» **Problems to solve**
[1] In the article on Steven Neville's acquittal, how long did the trial in Newfoundland and Labrador Supreme Court last?
[2] Pick up the article on Steven Neville's acquittal after its final sentence and write the next few paragraphs.

In December, Steven Neville was found not guilty of second-degree murder and attempted murder, but the Crown still had a chance to appeal the verdict.
On Thursday, however, Neville’s lawyer, Bob Buckingham, said Neville, 27, can now “move ahead with his life” because the limitation period has passed for the Crown to file an appeal.
“This burden is off his shoulders, that’s been on his shoulders since this happened many years ago,” Buckingham said.
He said Neville was concerned the Crown would file an appeal. In fact, Neville called Buckingham’s office earlier this week to see if one had yet been filed, Buckingham said.
"This burden is off his shoulders, that’s been on his shoulders since this happened many years ago."
— Bob Buckingham
The Crown could not be reached for comment by press deadline to explain why an appeal was not filed, but Buckingham speculated as to why.
“Keep in mind that this case has been all the way to the Supreme Court of Canada, and sent back for a new trial, and came back to a new trial and there was a not guilty verdict. So, I’m only speculating, but maybe the Crown finally saw the inevitable with respect to this, in that when you have a fair trial, then you get a fair result,” he said.
In December, after a Newfoundland and Labrador Supreme Court trial that lasted nearly 11 weeks, and after almost nine full days of jury deliberations, Neville was acquitted of charges of second-degree murder and attempted murder in connection with the fatal stabbing of 19-year-old Doug Flynn and a second man, Ryan Dwyer, in 2010.
"I went through a lot of stress with family members," Neville said after the verdict in December. "I just want to say that I'm relieved that it's over and I'm extremely happy with the verdict today and I'm glad that my innocence has been proven."

» **Supplied entries**
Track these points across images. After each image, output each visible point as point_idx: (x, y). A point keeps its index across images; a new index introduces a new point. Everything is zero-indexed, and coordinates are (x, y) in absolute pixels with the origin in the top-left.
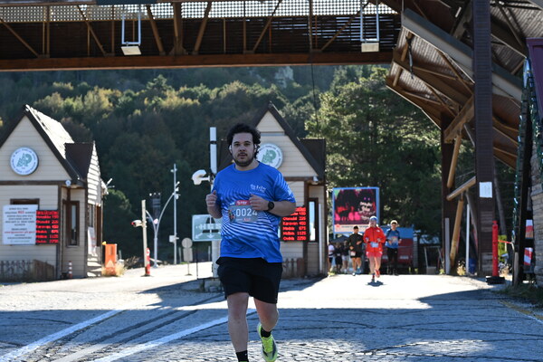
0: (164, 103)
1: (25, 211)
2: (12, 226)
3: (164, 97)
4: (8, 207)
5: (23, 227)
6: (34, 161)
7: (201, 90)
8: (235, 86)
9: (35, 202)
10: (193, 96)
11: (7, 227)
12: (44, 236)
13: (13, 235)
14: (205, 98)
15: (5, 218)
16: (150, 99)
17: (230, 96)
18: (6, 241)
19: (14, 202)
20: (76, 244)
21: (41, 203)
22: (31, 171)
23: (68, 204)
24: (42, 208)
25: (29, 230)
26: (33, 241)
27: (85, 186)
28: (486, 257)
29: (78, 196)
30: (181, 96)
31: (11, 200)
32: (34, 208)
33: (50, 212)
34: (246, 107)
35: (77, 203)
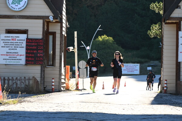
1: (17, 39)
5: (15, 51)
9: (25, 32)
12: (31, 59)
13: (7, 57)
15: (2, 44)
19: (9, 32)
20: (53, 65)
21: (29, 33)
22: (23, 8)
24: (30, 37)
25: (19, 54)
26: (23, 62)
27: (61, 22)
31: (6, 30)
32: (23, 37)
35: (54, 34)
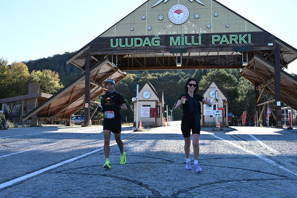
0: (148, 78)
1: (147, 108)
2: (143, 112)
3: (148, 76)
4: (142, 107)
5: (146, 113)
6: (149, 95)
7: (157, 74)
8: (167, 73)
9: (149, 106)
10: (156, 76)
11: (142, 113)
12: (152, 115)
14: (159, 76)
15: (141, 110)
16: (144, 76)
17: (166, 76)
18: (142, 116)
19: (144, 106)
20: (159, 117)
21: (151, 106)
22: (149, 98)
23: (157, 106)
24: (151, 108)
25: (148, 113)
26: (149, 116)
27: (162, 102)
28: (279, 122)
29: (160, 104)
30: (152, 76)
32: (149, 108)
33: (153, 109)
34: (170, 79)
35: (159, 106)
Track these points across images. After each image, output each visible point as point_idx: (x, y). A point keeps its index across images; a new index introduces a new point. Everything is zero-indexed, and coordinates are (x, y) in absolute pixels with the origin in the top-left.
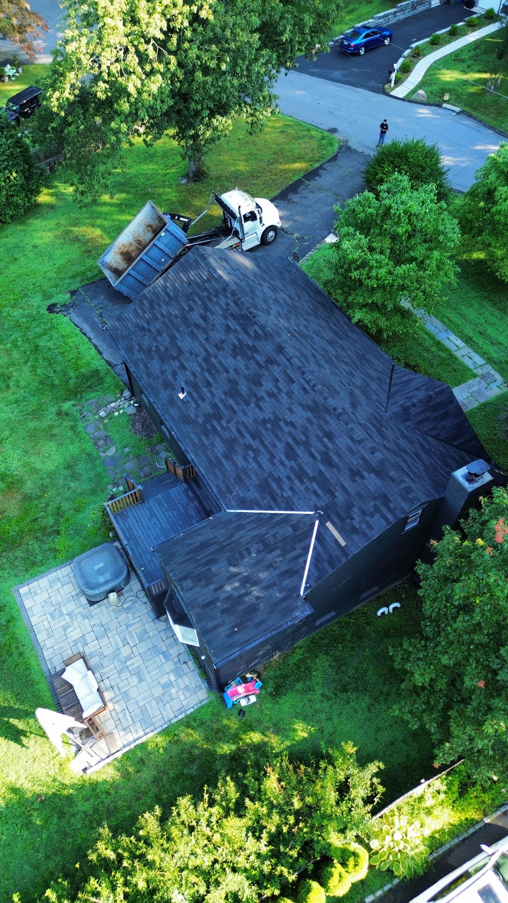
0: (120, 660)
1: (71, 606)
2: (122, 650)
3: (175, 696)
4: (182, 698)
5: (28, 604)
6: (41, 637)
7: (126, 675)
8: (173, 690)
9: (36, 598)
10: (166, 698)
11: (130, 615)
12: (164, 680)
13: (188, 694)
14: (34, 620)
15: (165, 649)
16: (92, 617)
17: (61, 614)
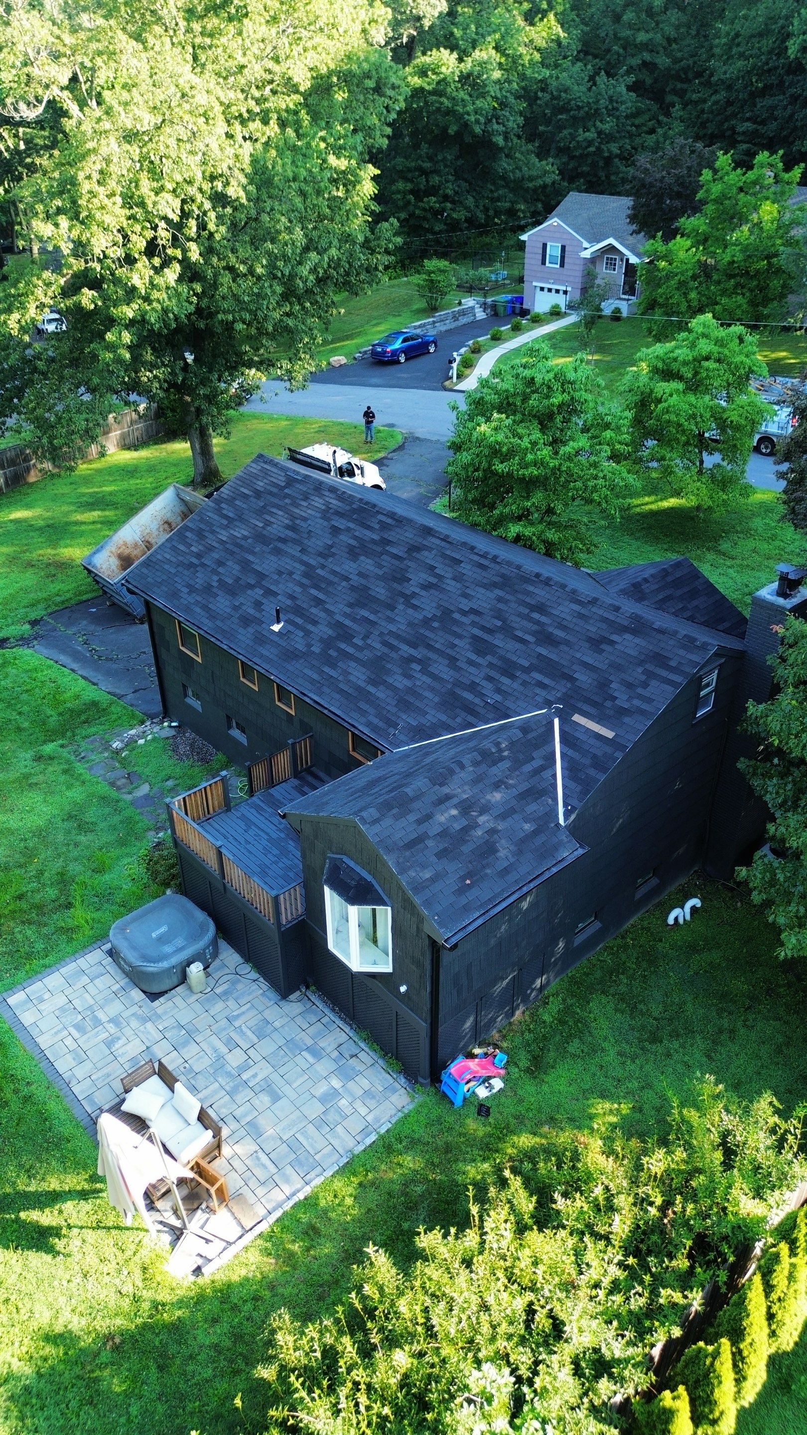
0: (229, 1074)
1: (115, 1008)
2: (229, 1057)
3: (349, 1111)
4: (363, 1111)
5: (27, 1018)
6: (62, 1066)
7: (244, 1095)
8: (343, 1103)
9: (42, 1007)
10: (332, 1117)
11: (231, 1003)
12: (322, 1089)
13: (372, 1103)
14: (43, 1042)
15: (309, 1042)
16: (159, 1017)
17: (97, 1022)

» **Answers given**
[1] Nearly 11 weeks.

[2]
The verdict was a long process for families on both sides of the case. Neville was charged and originally convicted of second-degree murder by a jury in 2013, but that conviction was later overturned by the Supreme Court of Canada, which took issue with aspects of the original judge's instructions to the jurors — specifically, his response to a jury question.
"We realize this may be a ridiculous question, but we would like to clarify that the legal definition of ‘to kill’ is the same as ‘to murder,’” the jury asked. The country's high court ruled the judge should have answered the question instead of telling the jurors to review the information he had already provided.
A new trial was ordered and Neville was eventually released on bail, but not before spending 5 ½ years in prison.
“There certainly was a huge relief, and release of stress and pressure, when the verdict came down in December,” Buckingham said on Thursday. “But we had then to go through the appeal period, and so I haven’t spoken with (Neville) today. … I will be in touch with Mr. Neville to let him know it has not been filed.”
Buckingham said this means Neville shouldn’t have to worry about going back to court in relation to this particular litigation, though there is still a chance this may not be the end.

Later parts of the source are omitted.